What those famous lines don’t reveal about James is his erudition, lightly worn but very much on display in his latest book of criticism, called Poetry Notebook. In his introduction, James says that, for him, poetry has been “the occupation of a lifetime.” It’s a lifetime that’s drawing to a close — James was diagnosed a few years ago with leukemia and this short book is shot through with an awareness that the poems he’s talking about will outlast him; or, as James more elegantly puts it. “There is a grief in all poetry. … Poetry holds itself together, and eventually we ourselves do not.”
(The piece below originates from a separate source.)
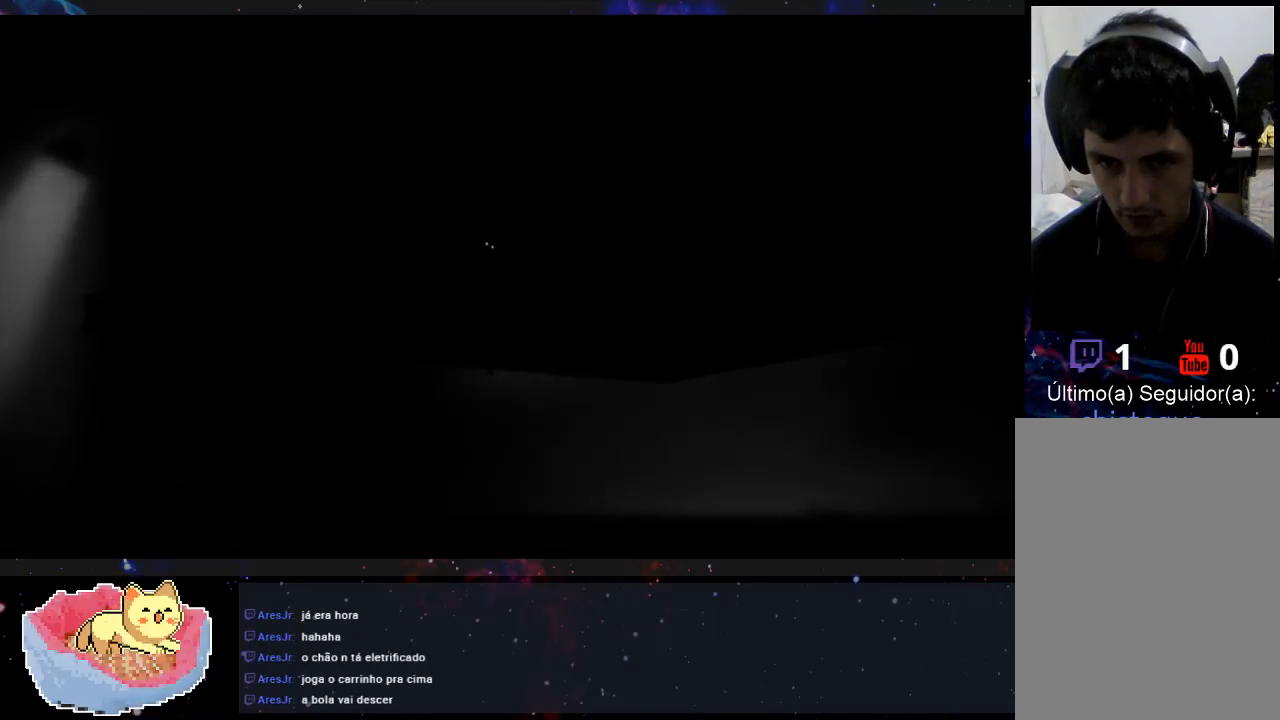
{"buttons": [], "left_stick": "center", "right_stick": "center", "events": [[167, "A", "up"], [167, "left_stick", "center"], [300, "left_stick", "right"], [467, "left_stick", "center"]]}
Poetry Notebook is a rousing compendium of short essays about poetry and poets that James has published over the years. Never one to hesitate about issuing a provocative verdict, James pays homage to poets like Yeats, Auden, Frost and Richard Wilbur, whom he considers immortals, and rips into others whose work he deems overpraised. Thus, no less an eminence than John Milton is condemned for being a show off and “clogging” his verse with learned references that render large swaths of Paradise Lost unreadable. James also clearly possesses an encyclopedic recall for other poets’ barbed criticisms; so, part of the pleasure of reading Poetry Notebook is learning (or perhaps being reminded) that: “Philip Larkin once said that the influence of Yeats could be all-pervasive, getting into everything like the smell of garlic.”